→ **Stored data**
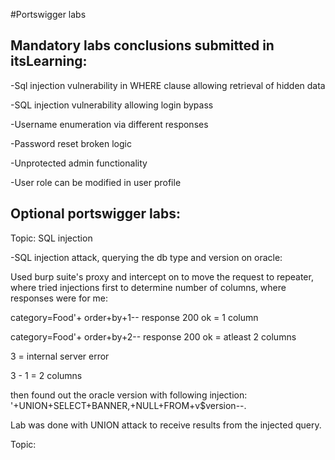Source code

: #Portswigger labs

## Mandatory labs conclusions submitted in itsLearning:

-Sql injection vulnerability in WHERE clause allowing retrieval of hidden data

-SQL injection vulnerability allowing login bypass

-Username enumeration via different responses

-Password reset broken logic

-Unprotected admin functionality

-User role can be modified in user profile


## Optional portswigger labs:
Topic: SQL injection

-SQL injection attack, querying the db type and version on oracle:

Used burp suite's proxy and intercept on to move the request to repeater, where tried injections first to determine number of columns, where responses were for me:

category=Food'+ order+by+1--  response 200 ok = 1 column

category=Food'+ order+by+2-- response 200 ok = atleast 2 columns

3 = internal server error

3 - 1 = 2 columns

then found out the oracle version with following injection: '+UNION+SELECT+BANNER,+NULL+FROM+v$version--.

Lab was done with UNION attack to receive results from the injected query.


Topic:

→ **What is required**
Write out every entry above exactly, minus the pictures.

→ **Answer area**
Source code

: #Portswigger labs

## Mandatory labs conclusions submitted in itsLearning:

-Sql injection vulnerability in WHERE clause allowing retrieval of hidden data

-SQL injection vulnerability allowing login bypass

-Username enumeration via different responses

-Password reset broken logic

-Unprotected admin functionality

-User role can be modified in user profile


## Optional portswigger labs:
Topic: SQL injection

-SQL injection attack, querying the db type and version on oracle:

Used burp suite's proxy and intercept on to move the request to repeater, where tried injections first to determine number of columns, where responses were for me:

category=Food'+ order+by+1--  response 200 ok = 1 column

category=Food'+ order+by+2-- response 200 ok = atleast 2 columns

3 = internal server error

3 - 1 = 2 columns

then found out the oracle version with following injection: '+UNION+SELECT+BANNER,+NULL+FROM+v$version--.

Lab was done with UNION attack to receive results from the injected query.


Topic:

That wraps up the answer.